I may snack a lot during the day, but I am not a big dinner eater.  I usually end up giving Walt (or Steve, if I'm eating with him) half of my dinner at night, so the fact that there was not enough fondue for me (let alone for the two people the pot should have served) is not an indication that my appetite was too large.  The pot would have made a nice hors d'oeuvre for Walt.  I'm sure they would have gladly made me another pot of fondue, for another $15. 

I had heard a lot of negative things about The Melting Pot and I'm glad that (a) I tried them, and (b) that I was alone so I didn't get suckered into ordering more than I intended to spend.  As it was, the bill for me alone came to nearly $30.  But it was a deliberate splurge and now my curiosity has been satisfied.  And I never, ever have to do that again!

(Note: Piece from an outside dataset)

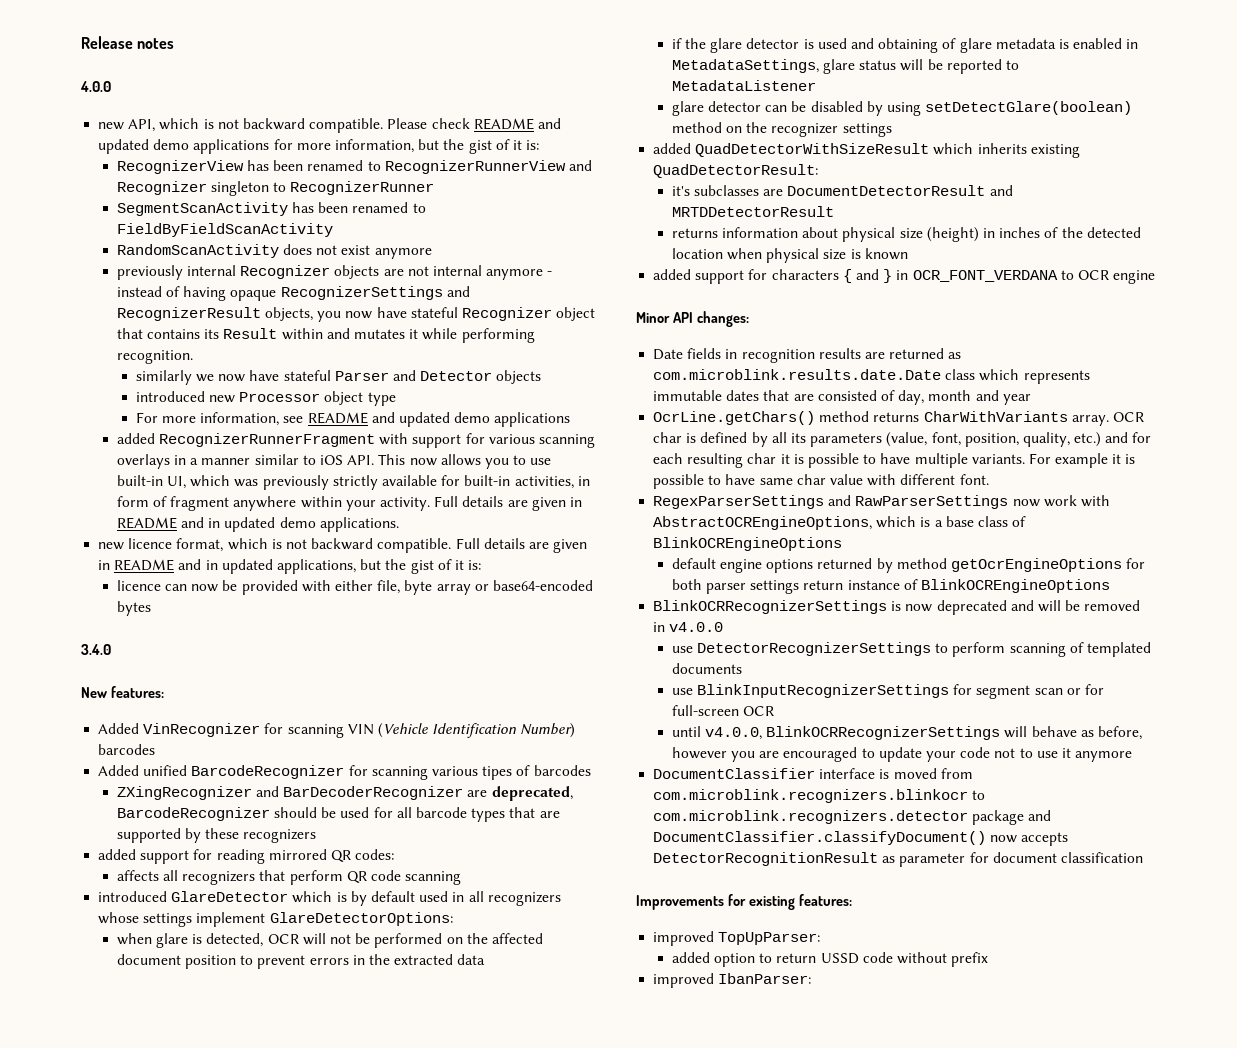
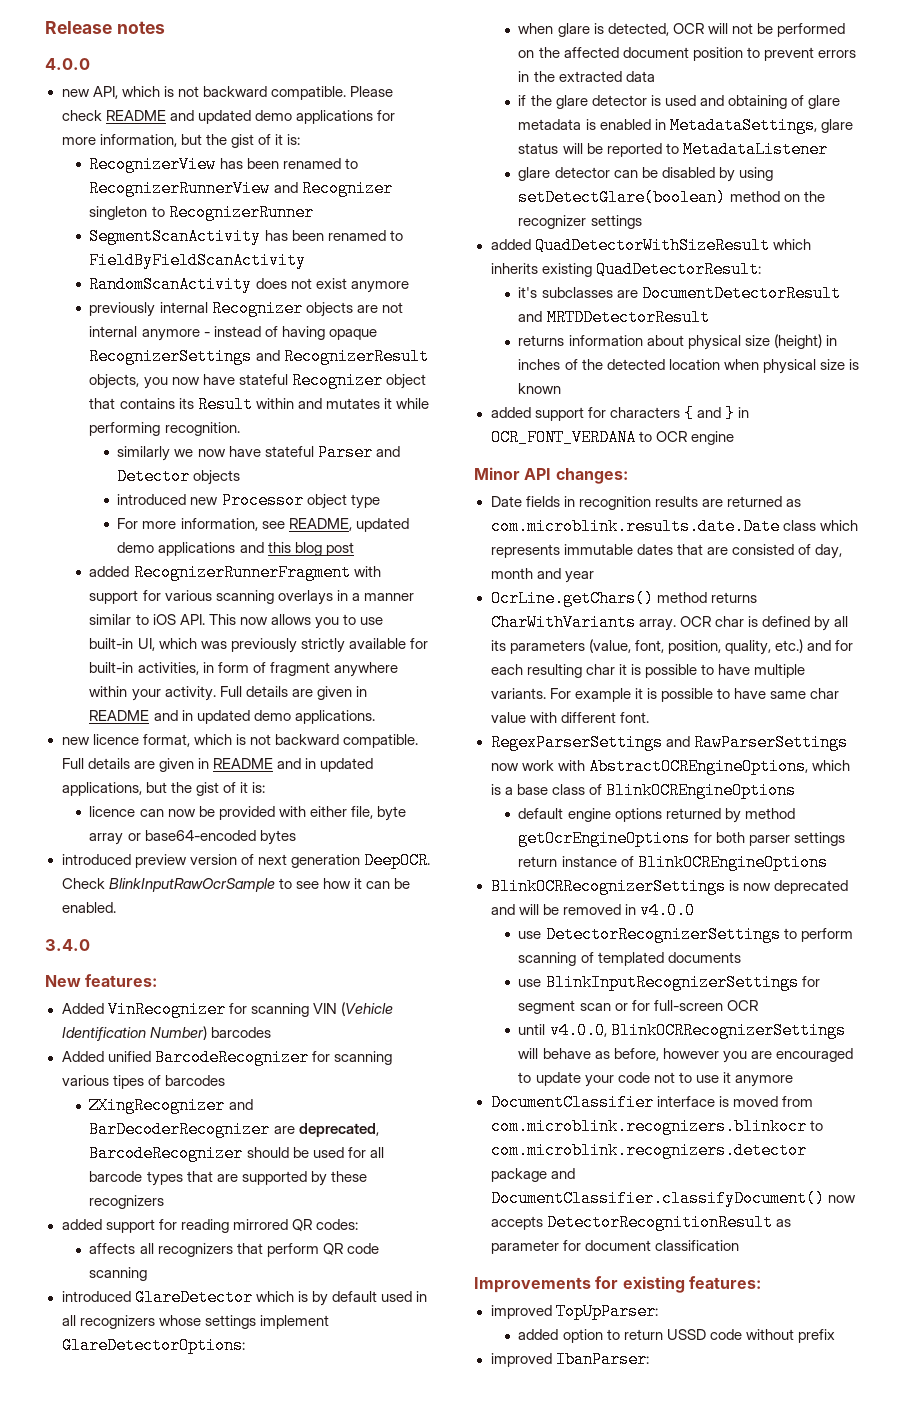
[307,412,571,427] README and updated demo applications -> [288,518,409,532] [117,542,354,556] README, updated demo applications and this blog post
(151, 608) none -> [61,852,430,869] [61,878,410,892] [61,902,116,913] // introduced preview version of next generation DeepOCR. Check BlinkInputRawOcrSample to see how it can be enabled.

As for the show, it was the first time I'd seen 1776.  I think everyone who so casually allows the current administration to take away our "cherished rights" and manipulate us with fear tactics should see this show, to remind themselves of the men who created this country, the hard battles they fought to establish those rights to begin with, and the fear they were under as they did it.

There is no "tension" in the show, of course.  You know everybody is going to sign the Declaration of Independence at the end, but when the moment came, I discovered tears streaming down my face and as I left the theatre, I wanted to run out and read a biography of John Adams.


Been there, done that, don't ever have to do it again.